:: Data to process ::
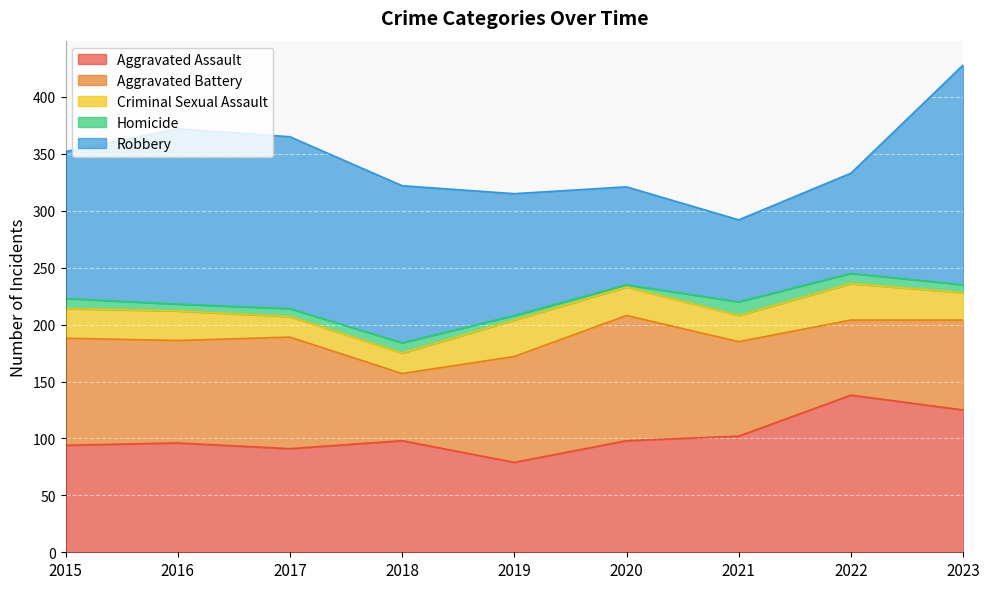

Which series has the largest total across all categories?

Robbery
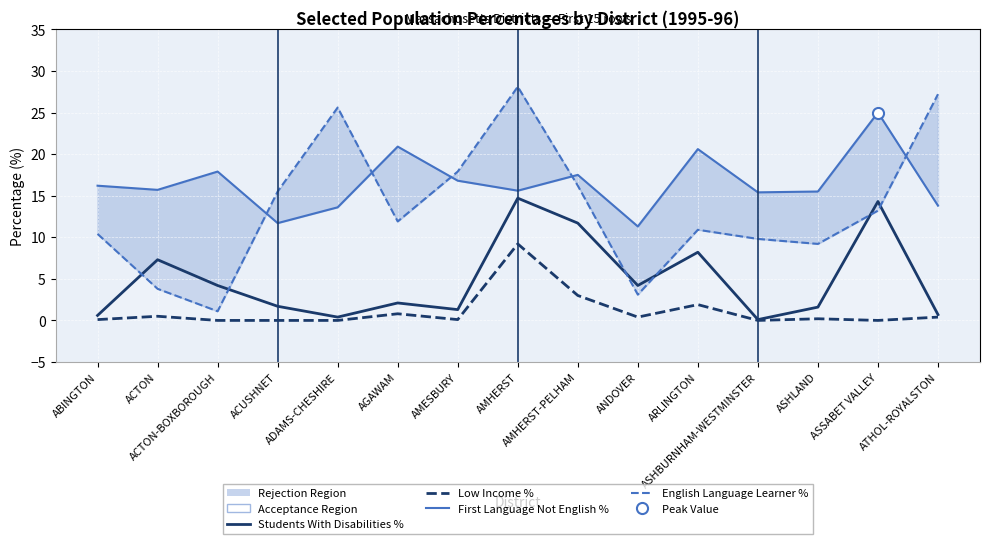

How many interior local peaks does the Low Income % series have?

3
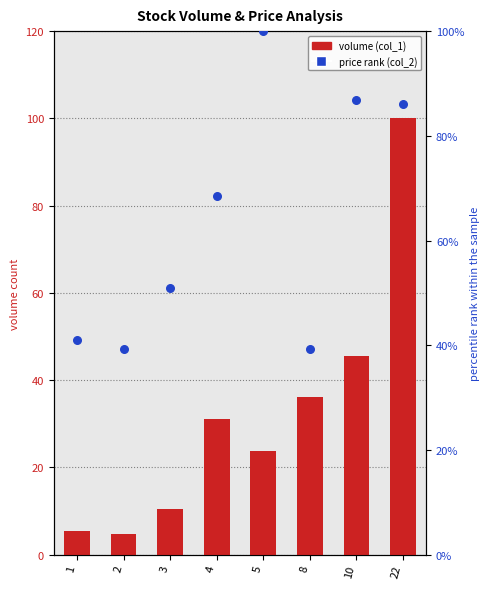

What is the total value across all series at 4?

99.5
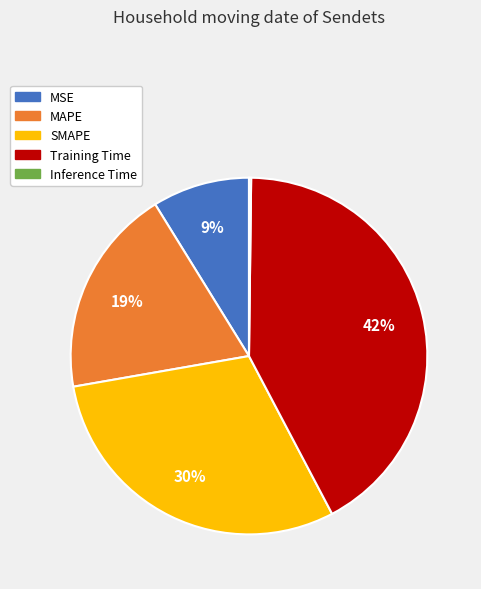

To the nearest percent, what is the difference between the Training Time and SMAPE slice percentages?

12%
:::
:: Data to process ::
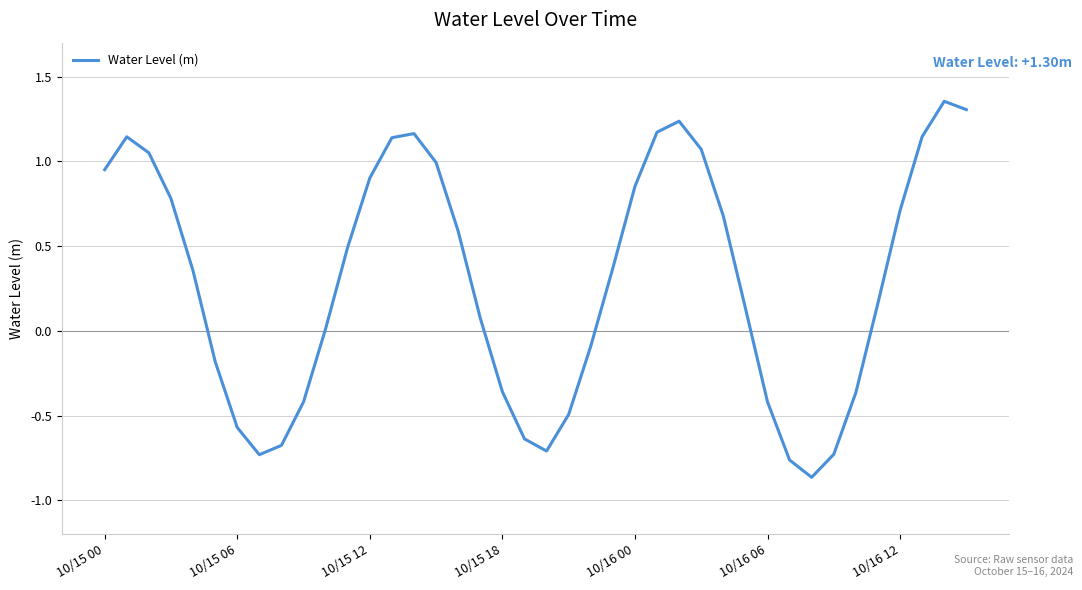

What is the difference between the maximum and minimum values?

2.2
:::
Work instructions. Copy the records verbatim, starting at the line that contains "Which series has" and ending at the line that contains "To the nearest", with both of those lines included. Leave the pictures out of your copy.

Task response.
Which series has the largest total across all categories?

Robbery

How many interior local peaks does the Low Income % series have?

3

What is the total value across all series at 4?

99.5

To the nearest percent, what is the difference between the Training Time and SMAPE slice percentages?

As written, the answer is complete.